The minimal stack that is enough for the overwhelming majority of production workloads:
- One open-weights embedding model, evaluated against the team's queries.
- One vector database, chosen on operational fit.
- Disciplined structural chunking with chunk-level metadata.
- Hybrid retrieval (dense + sparse) with a simple merge.
- A citation pipeline that wires through to generation.
- An evaluation harness that runs on a representative test set.
That is six components. They are all simple. None of them are exotic. Together they handle most of what production RAG actually requires. The extra layers — re-ranking, query rewriting, multi-hop retrieval, agentic retrieval — are real techniques that move the needle on specific workloads, but they are interventions to make once the basics are measured and known to be insufficient, not defaults to bake in from the start.
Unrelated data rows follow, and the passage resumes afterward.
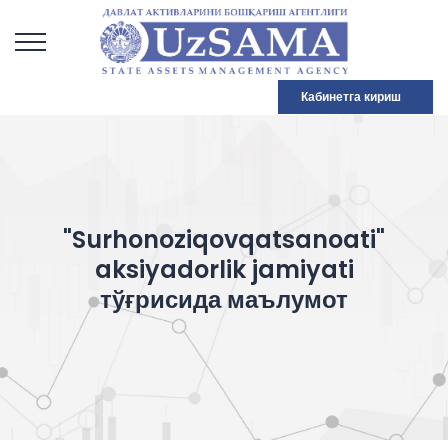
Кабинетга кириш
"Surhonoziqovqatsanoati"
aksiyadorlik jamiyati
тўғрисида маълумот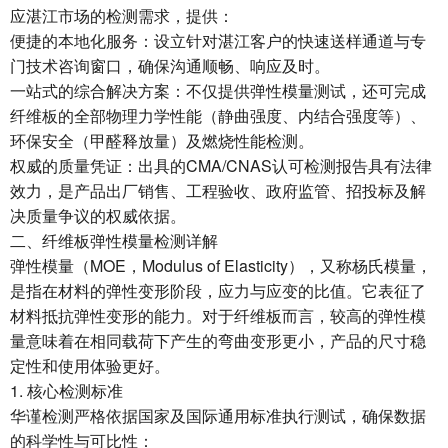
应湛江市场的检测需求，提供：
便捷的本地化服务：设立针对湛江客户的快速送样通道与专
门技术咨询窗口，确保沟通顺畅、响应及时。
一站式的综合解决方案：不仅提供弹性模量测试，还可完成
纤维板的全部物理力学性能（静曲强度、内结合强度等）、
环保安全（甲醛释放量）及燃烧性能检测。
权威的质量凭证：出具的CMA/CNAS认可检测报告具有法律
效力，是产品出厂销售、工程验收、政府监管、招投标及解
决质量争议的权威依据。
二、纤维板弹性模量检测详解
弹性模量（MOE，Modulus of Elasticity），又称杨氏模量，
是指在材料的弹性变形阶段，应力与应变的比值。它表征了
材料抵抗弹性变形的能力。对于纤维板而言，较高的弹性模
量意味着在相同载荷下产生的弯曲变形更小，产品的尺寸稳
定性和使用体验更好。
1. 核心检测标准
华谨检测严格依据国家及国际通用标准执行测试，确保数据
的科学性与可比性：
The operational reality at scale
The operational concerns that dominate at any scale beyond a single-node deployment are not the ones the architecture diagrams emphasise. The actual operational pain points: re-indexing windows during embedding-model upgrades; storage growth in the vector database; the long tail of corpus updates where individual documents change without triggering a full re-index; and the discovery, three months in, that the queries the team built for are not the queries users actually issue.
The disciplines that handle these gracefully: every chunk has a content hash and an embedding-model identifier, so re-embedding is incremental rather than catastrophic; storage growth is monitored and capped before it becomes urgent; corpus updates trigger targeted re-embedding rather than full rebuilds; and the evaluation harness runs against real production queries (sampled and anonymised) rather than the synthetic test set the team built initially. None of this is exotic. All of it is invisible in the architecture diagram and load-bearing in production.
Self-hosted RAG in 2026 is mature, well-understood, and considerably less heroic to deploy than the framework ecosystem would suggest. The decisions that actually matter — embedding model, chunking discipline, hybrid retrieval, citation pipeline — are a small set, well-bounded, and have right answers that hold up across most production workloads. The decisions teams over-think — vector database benchmark performance, abstraction layers, configurable retrieval strategies — are mostly aesthetic, and the time spent on them is time not spent on the components that move the needle.
The minimal stack is enough for almost everyone. Build it carefully, evaluate it on real queries, instrument the operational concerns from day one, and the system will outperform considerably more sophisticated alternatives across the kinds of workloads that real businesses actually run. The teams getting this right in 2026 are not the ones with the cleverest architecture; they are the ones with the most disciplined evaluation harness and the most boring deployment.